Nina Shekar wrapped each program section with fearless, generous music that is both completely directive and curiously laissez-faire. Shekar refines the general (fire or urbanity) into specific (flame or urban development) and sets it free using the best of Indian and Western forms. Urban Development for two alto saxophones evolves a 4-note motive like real estate. Other players may have chosen an allusive duet with grit and groove, but Jeff Siegfried and Sean Meyers pulled long lines, precise contrasts, and swirling energy out of Shekar’s ready material.
Her second piece, red, closed the program. She made a perfect match for Vanguard Reed Quintet’s dissonant crackles and overtone sparks. “red describes the unpredictability of a flame … flashes of crimson, scarlet, and vermillion into the surrounding air,” Shekhar writes in her program note before describing flammable rhythmic moods.

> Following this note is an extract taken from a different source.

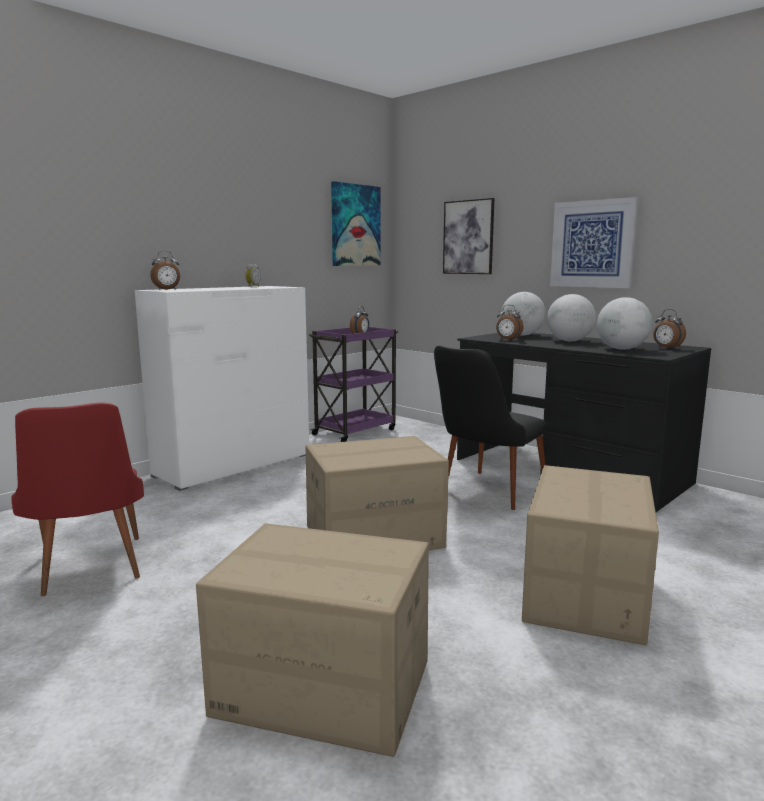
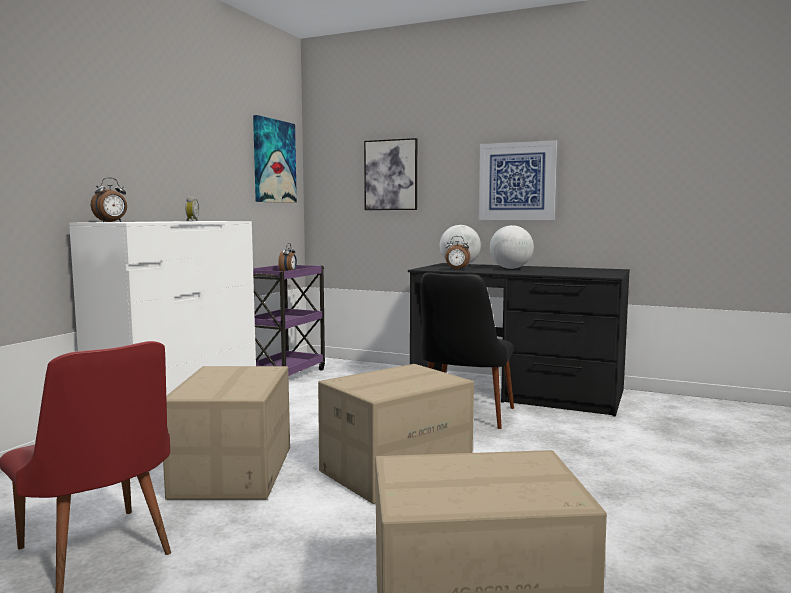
camera: 20 degrees left, 5 degrees down
cardboard box [522,465,659,645] -> cardboard box moved to [163,366,290,500]
globe [597,297,652,350] -> none
alarm clock [653,309,686,349] -> none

Her instrumentation gives shine to a satisfying range of solo and ensemble timbres; she consciously uses notes from common Indian raags and layers angular, asymmetrical rhythms inspired by raucous Sufi religious experiences of vocal participation.
Shekhar revitalizes the excitement of concert attendance with her ability to construct detailed frameworks that extend freedom to its performers–and the “Go Blue: Wolverine New Music” program did the same thing. Seven of its ten works were world premieres, and the friendly, exploratory atmosphere relaxed the audience. Although the program featured gender, ethnic, and career profile diversity, these rested on a base of national relationships and systemic initiative. The active values and dedicated professionals bode well for music and more fun.